=== Teks Bacaan ===
===============
RADARBANYUWANGI.ID - Pemerintah terus mendorong rencana perpanjangan jalur Kereta Cepat Whoosh hingga ke Jawa Timur, bahkan Banyuwangi, meski langkah ini dilakukan secara paralel sambil menunggu penyelesaian permasalahan keuangan PT Kereta Cepat Indonesia China (KCJB) selaku operator Kereta Cepat Jakarta-Bandung.
Menteri Koordinator Bidang Infrastruktur dan Pembangunan Kewilayahan, Agus Harimurti Yudhoyono (AHY), menjelaskan pendekatan yang ditempuh pemerintah dalam konferensi pers di Kompleks Istana Kepresidenan, Jakarta, Rabu (11/3/2026).
"Tahapan hari ini kita lakukan paralel," ujar AHY, yang sebelumnya telah bertemu dengan Kementerian Keuangan dan Danantara Indonesia untuk membahas rencana pengembangan Whoosh ke Jawa Timur, dikutip Antara.
AHY menegaskan bahwa restrukturisasi keuangan KCJB menjadi syarat penting yang harus diselesaikan lebih dahulu karena akan memengaruhi peta jalan pengembangan Whoosh ke depan.
===============
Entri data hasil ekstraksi

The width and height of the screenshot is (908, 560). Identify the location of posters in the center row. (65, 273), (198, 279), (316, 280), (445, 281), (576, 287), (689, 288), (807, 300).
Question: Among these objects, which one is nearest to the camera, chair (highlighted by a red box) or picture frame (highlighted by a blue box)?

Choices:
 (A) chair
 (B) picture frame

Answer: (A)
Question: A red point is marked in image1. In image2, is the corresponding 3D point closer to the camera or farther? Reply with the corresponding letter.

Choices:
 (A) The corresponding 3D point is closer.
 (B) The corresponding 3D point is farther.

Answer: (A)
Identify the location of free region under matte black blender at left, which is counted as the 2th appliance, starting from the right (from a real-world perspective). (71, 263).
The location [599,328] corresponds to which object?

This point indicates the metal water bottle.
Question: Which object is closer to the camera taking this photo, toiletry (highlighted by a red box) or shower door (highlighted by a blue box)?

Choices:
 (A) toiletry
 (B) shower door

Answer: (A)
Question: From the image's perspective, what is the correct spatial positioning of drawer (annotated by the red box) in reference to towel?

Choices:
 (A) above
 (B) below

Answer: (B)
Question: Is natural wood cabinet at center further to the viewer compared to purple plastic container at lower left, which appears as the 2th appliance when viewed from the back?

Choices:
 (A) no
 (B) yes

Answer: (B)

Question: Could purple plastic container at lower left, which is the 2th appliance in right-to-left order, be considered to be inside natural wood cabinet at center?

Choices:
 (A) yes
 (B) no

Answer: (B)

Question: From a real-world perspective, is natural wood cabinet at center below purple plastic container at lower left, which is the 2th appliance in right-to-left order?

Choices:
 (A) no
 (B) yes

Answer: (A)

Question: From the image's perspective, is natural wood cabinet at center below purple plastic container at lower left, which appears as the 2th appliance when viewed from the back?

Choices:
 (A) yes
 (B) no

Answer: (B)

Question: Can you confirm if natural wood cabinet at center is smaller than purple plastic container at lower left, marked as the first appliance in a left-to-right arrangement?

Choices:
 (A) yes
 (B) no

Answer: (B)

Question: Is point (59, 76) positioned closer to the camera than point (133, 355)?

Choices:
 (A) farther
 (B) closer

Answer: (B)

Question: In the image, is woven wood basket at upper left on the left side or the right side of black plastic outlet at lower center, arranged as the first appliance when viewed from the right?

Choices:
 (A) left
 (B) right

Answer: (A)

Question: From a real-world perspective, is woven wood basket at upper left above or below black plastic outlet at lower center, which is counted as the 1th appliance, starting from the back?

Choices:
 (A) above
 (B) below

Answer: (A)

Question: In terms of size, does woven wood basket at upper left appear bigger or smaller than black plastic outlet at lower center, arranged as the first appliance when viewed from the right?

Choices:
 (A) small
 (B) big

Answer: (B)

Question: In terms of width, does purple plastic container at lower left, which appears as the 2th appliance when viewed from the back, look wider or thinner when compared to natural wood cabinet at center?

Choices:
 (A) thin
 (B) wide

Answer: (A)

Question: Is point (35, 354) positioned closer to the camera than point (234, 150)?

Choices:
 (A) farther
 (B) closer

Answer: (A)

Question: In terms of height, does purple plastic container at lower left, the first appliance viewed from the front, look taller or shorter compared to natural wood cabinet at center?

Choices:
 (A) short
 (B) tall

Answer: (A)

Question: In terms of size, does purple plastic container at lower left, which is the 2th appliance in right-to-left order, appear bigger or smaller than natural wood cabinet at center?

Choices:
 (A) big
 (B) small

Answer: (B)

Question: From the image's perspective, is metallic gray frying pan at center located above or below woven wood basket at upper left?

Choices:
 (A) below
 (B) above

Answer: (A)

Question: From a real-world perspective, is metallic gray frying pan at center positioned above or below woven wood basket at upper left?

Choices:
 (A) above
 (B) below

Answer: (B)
===============
=== Daftar Tugas ===
A) Menurut berita tentang Kereta Cepat Whoosh, di mana AHY menyampaikan penjelasannya dalam konferensi pers?
B) Lanjutkan berita tentang Kereta Cepat Whoosh mulai dari kalimat terakhir yang ditampilkan.
Data ini tidak ada hubungannya dengan berita tentang Kereta Cepat Whoosh.

=== Pembahasan Soal ===
A) Di Kompleks Istana Kepresidenan, Jakarta.

B)
"Sebaiknya kita pastikan dulu KCJB-nya tuntas, artinya solusinya sudah bisa diambil dengan baik, baru setelah itu kita kembangkan berikutnya," jelasnya.
Meski ada hambatan finansial yang sedang dibenahi, AHY menegaskan semangat pemerintah untuk terus mengembangkan Whoosh tidak surut.
Ia menggambarkan potensi transformatif yang bisa terwujud jika jalur kereta cepat berhasil menjangkau Surabaya dan lebih jauh ke timur.
"Kalau Jakarta-Surabaya bisa ditempuh dalam waktu kurang lebih 3 jam saja lewat kereta, saya rasa ini akan mengubah peta pembangunan, sekaligus juga pertumbuhan ekonomi baru bisa kita hadirkan di sepanjang jalur," imbuh AHY.